[[ Data below, beginning ]]

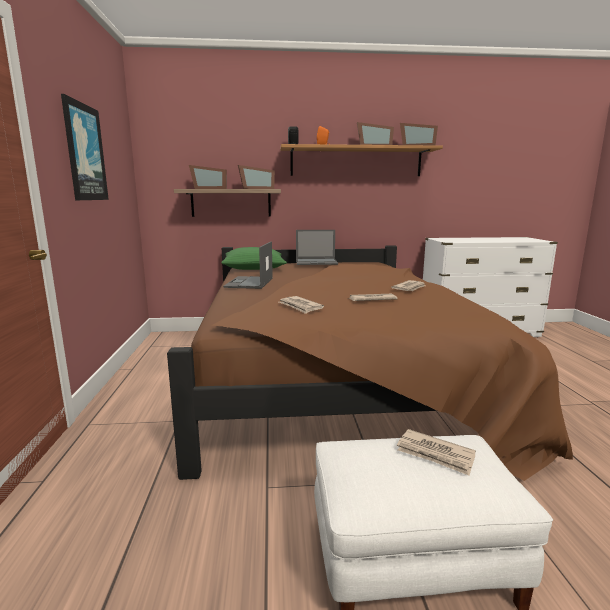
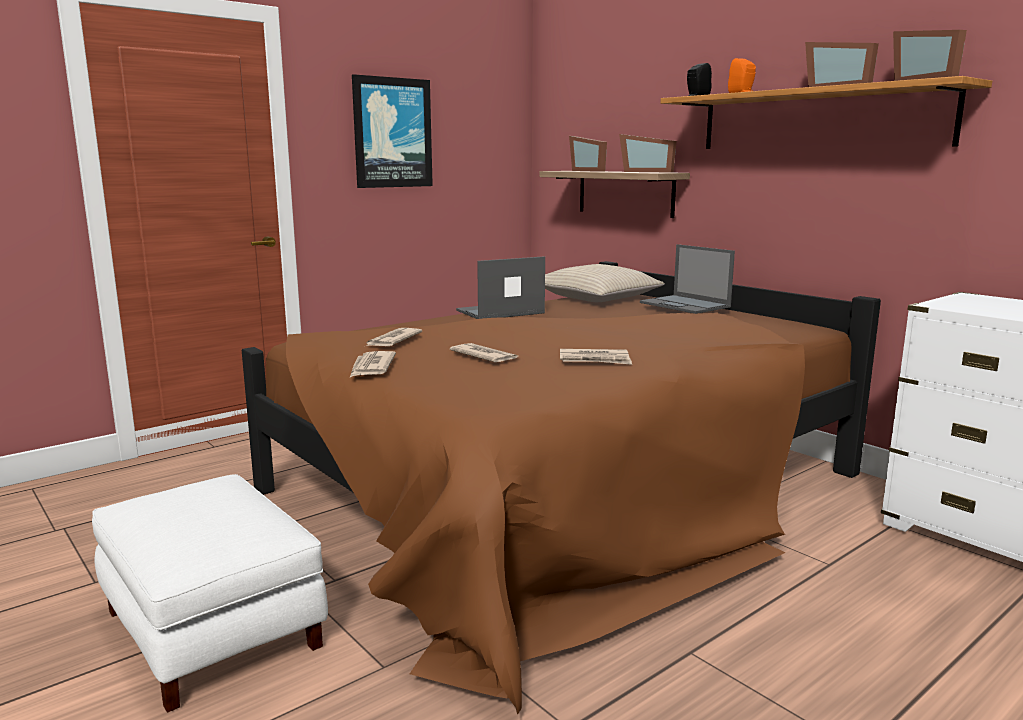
camera: 55 degrees right, 0 degrees up
green pillow [221,247,287,270] -> beige pillow [545,264,665,302]
newspaper [397,429,476,476] -> newspaper moved to [350,351,396,377]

[[ Data below, end ]]

The response should consist only of the lines from the one containing "green pillow [221,247,287,270]" to the end of the material above, both included.

## Response to the exercise
green pillow [221,247,287,270] -> beige pillow [545,264,665,302]
newspaper [397,429,476,476] -> newspaper moved to [350,351,396,377]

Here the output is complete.